– Пусть станет достоянием общественности, – вздохнула глазастая Вита, – что я постоянно ношу линзы, и от этого у меня болят глаза. У меня минус девять, а я стесняюсь ходить в очках, потому что они меня уродуют.
– Не гони, ты неплохо выглядишь в очках, – подбодрила ее грудастая Юля, вероятно единственная свидетельница Витиного позора.
– Виточка, приди завтра в школу в очках, – предложил Фукс.
– Вы будете надо мной смеяться.
– Не будем, честное пионерское, – улыбнулся Фукс, которого на самом деле звали Гришей Боеничевым. – Пусть станет достоянием общественности, что я в Виточку с самого сентября безнадежно влюблен. Я считаю ее самой красивой девушкой во всей Деревне.
– Почему же безнадежно? – спросила Юля. – Вита, скажи ему.
Вита мило покраснела и опустила безразмерные глаза.
– Пусть станет достоянием общественности, – сказала Юля, – что Фукса все считают клоуном, потому что он постоянно понтуется и выделывается, как будто он на сцене в КВНе, и никто его всерьез не воспринимает, кроме Виты. Я права?
– Права, – пролепетала Вита.
– А еще чтоб вы знали, – продолжила Юля, – что большая грудь – это не подарок. Вы хоть представляете себе, сколько сил нужно потратить, чтобы найти лифчик по размеру, и сколько бабок он стоит? И как с этим хозяйством бегать два километра на физре? И разве кто-то мне даст освобождение от спорта из-за большой груди? Скажут – гнилая отмазка. Никто не понимает, какое это наказание. Я из-за этого вечно сутулюсь, и у меня болит спина. После восемнадцати я обязательно сделаю себе пластическую операцию и уменьшу грудь. Родители обещали, что это будет их подарком на выпускной, если я сдам все экзамены не ниже чем на девяносто и поступлю на медицинский.
– Ты больная?! – вскричал Никита. – Не смей!
– Тебя забыла спросить. Я всегда мечтала стать врачом.
– Грудь не смей трогать. Да все пацаны же… – Никита замолк, видимо вспомнив, что все же существуют определенные вещи, которые не должны стать достоянием общественности.
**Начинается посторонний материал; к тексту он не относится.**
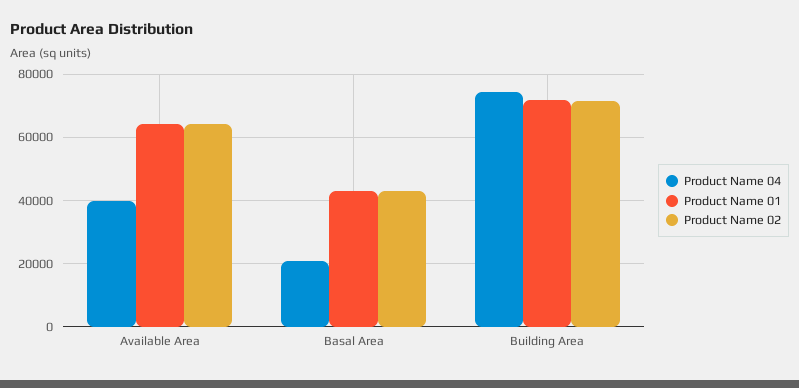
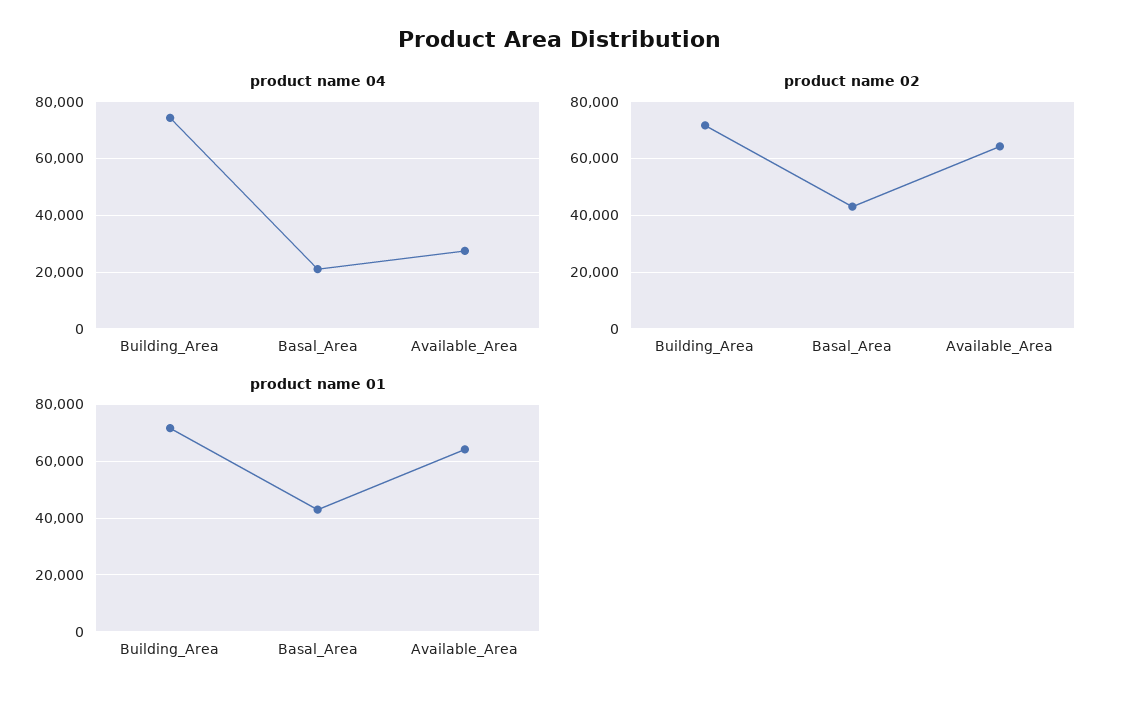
Product Name 04, Available Area: 40000 -> 27500

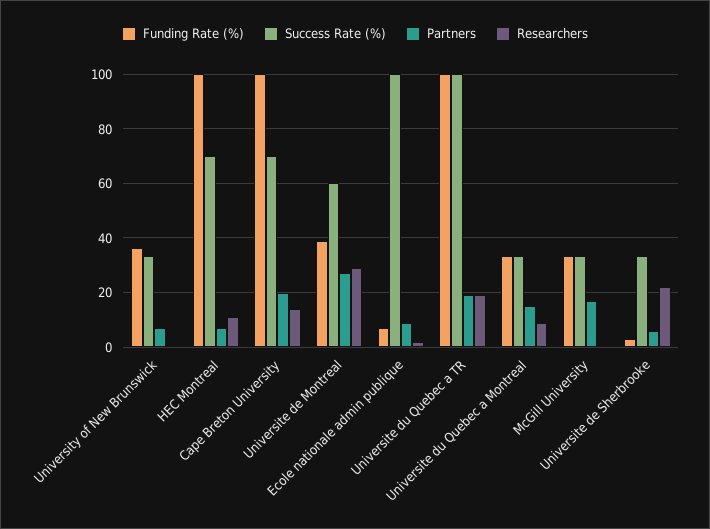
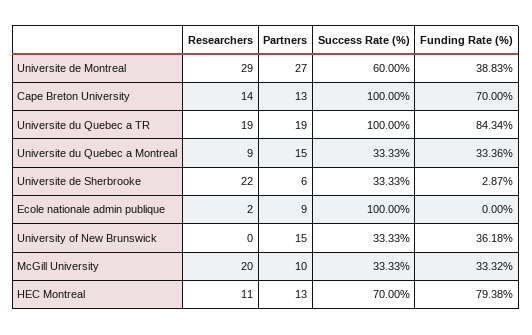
Partners, University of New Brunswick: 7.5 -> 15
Funding Rate (%), HEC Montreal: 100 -> 79.38
Partners, HEC Montreal: 7.5 -> 13
Funding Rate (%), Cape Breton University: 100 -> 70
Success Rate (%), Cape Breton University: 70 -> 100
Partners, Cape Breton University: 20 -> 13
Funding Rate (%), Ecole nationale admin publique: 7.5 -> 0
Funding Rate (%), Universite du Quebec a TR: 100 -> 84.34
Partners, McGill University: 17.5 -> 10
Researchers, McGill University: 0 -> 20

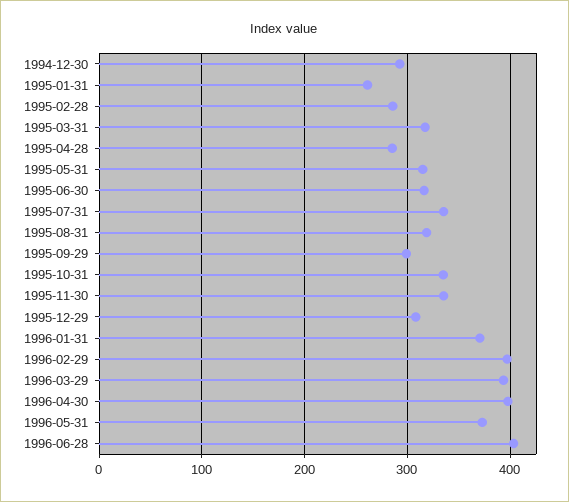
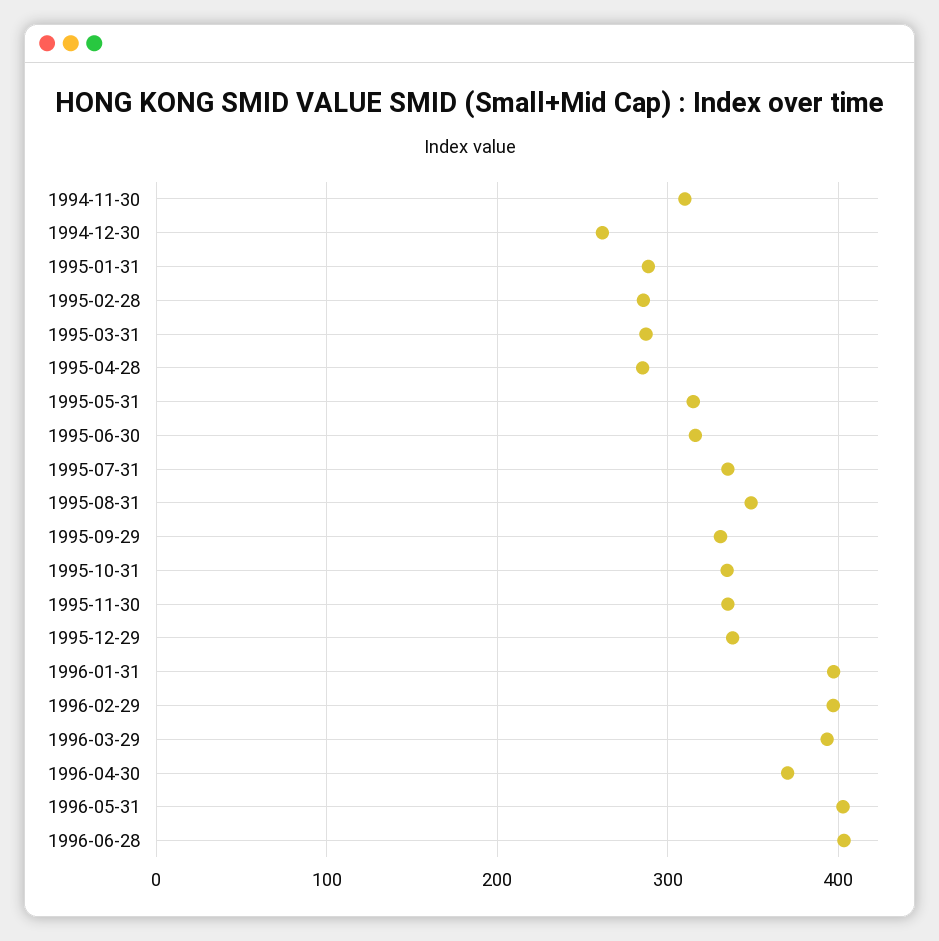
1994-12-30: 290 -> 260
1995-01-31: 260 -> 290
1995-03-31: 320 -> 290
1995-08-31: 320 -> 350
1995-09-29: 300 -> 330
1995-12-29: 310 -> 340
1996-01-31: 370 -> 400
1996-04-30: 400 -> 370
1996-05-31: 370 -> 400
1994-11-30: none -> 310

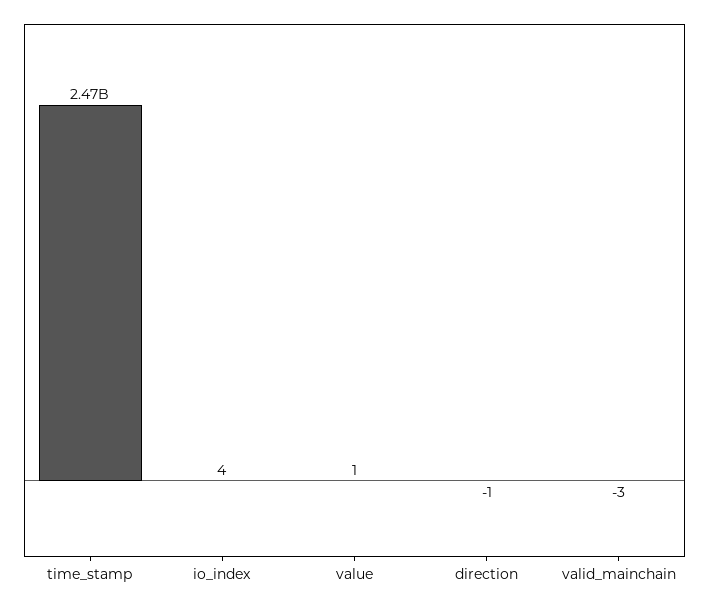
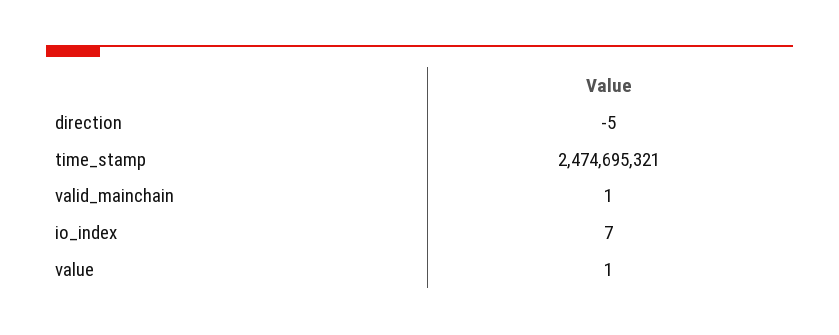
io_index: 4 -> 7
direction: -1 -> -5
valid_mainchain: -3 -> 1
– Пусть станет достоянием общественности, – сказал Натан Давидович, глядя на крошки в опустевшей тарелке, – что Комильфо меня террозирует. Да это и так достояние общественности. Она невозможный человек, у нее не все дома, и она даже не способна сказать вслух три простых слова на русском языке. Но я ее люблю все равно. Я сто раз пытался ее разлюбить, но у меня ничего не вышло. Вот это настоящее наказание.
– Вам нельзя расставаться, – изрек Юра. – Вы самая устойчивая пара во всей нашей группе, да и единственная на данный момент. Вы оплот стабильности.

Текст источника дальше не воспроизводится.